Exercise aim:
Carry on the forum discussion about car air conditioning, beginning right after its final sentence.

Document segment:

--- Start ---

I need to drive frosted now 🥶 all the time, to make it worth that money 💰 🤣
Cheers Ralf
Hello,

AC is one of the systems that it is better to operate as much as possible. Otherwise, it fails over time, and repairs can be expensive.

I worked long enough in warm climates to regard AC as essential in a car. Whether it is cold relief on a hot summer day or dehumidified heating on a cold winter day, the ensuing comfort is always welcome.

Costs are at a distant second place when it comes to creature comforts.





Juan
 
Drove to Salt Lake and back, made sure to swing by Cruiser Outfitters and the Museum of course. Good to see @cruiseroutfit and @cruiserdan!

Put the Vintage Air setup to the test on the way out and back, over 100 for hours on both ways. I've been chasing a leak for awhile that I finally think I solved, no fault of the components, just my bad crimp job on the lines. Would recommend to anyone without AC (or heat I guess) as a full replacement option, especially if your existing parts aren't in great shape as its the whole core and everything (connects to vents not an under dash one just to be clear).

--- End ---

Dataset content:
--- Start ---

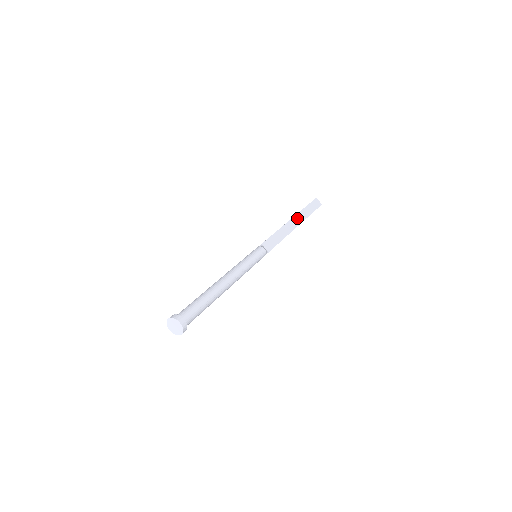
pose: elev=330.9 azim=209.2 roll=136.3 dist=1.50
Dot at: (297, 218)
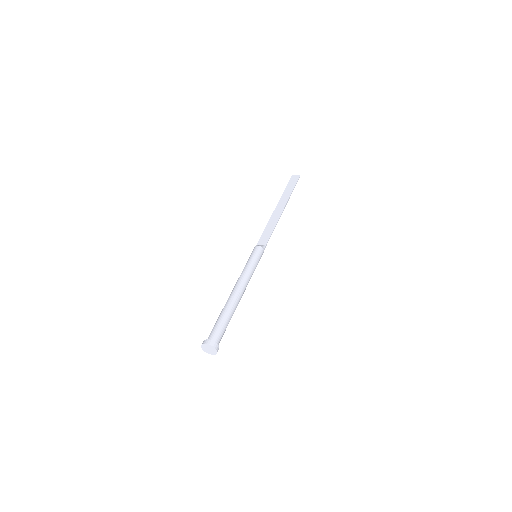
Dot at: (281, 203)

--- End ---

Task output:
AC was super cold but really need to invest in better tint and some more insulation! Instead dealt with fuel boiling a TON, crazy tank pressure when fully sealed it, charcoal canister left the building at some point (ty Dan for finding the diagrams!), need to get that figured out. Not totally sure other than getting the venting fixed? Maybe need to add some heat shields, as when I left the cap loose it ran MUCH better but was losing fuel at an alarming rate. I dont plan to drive in that heat too often but still, anyone else figured this out?

Other than that, truck ran beautifully. Oh and full believer in the Scheelman hype now, 24+ hours driving in past week and so comfortable, seriously impressed.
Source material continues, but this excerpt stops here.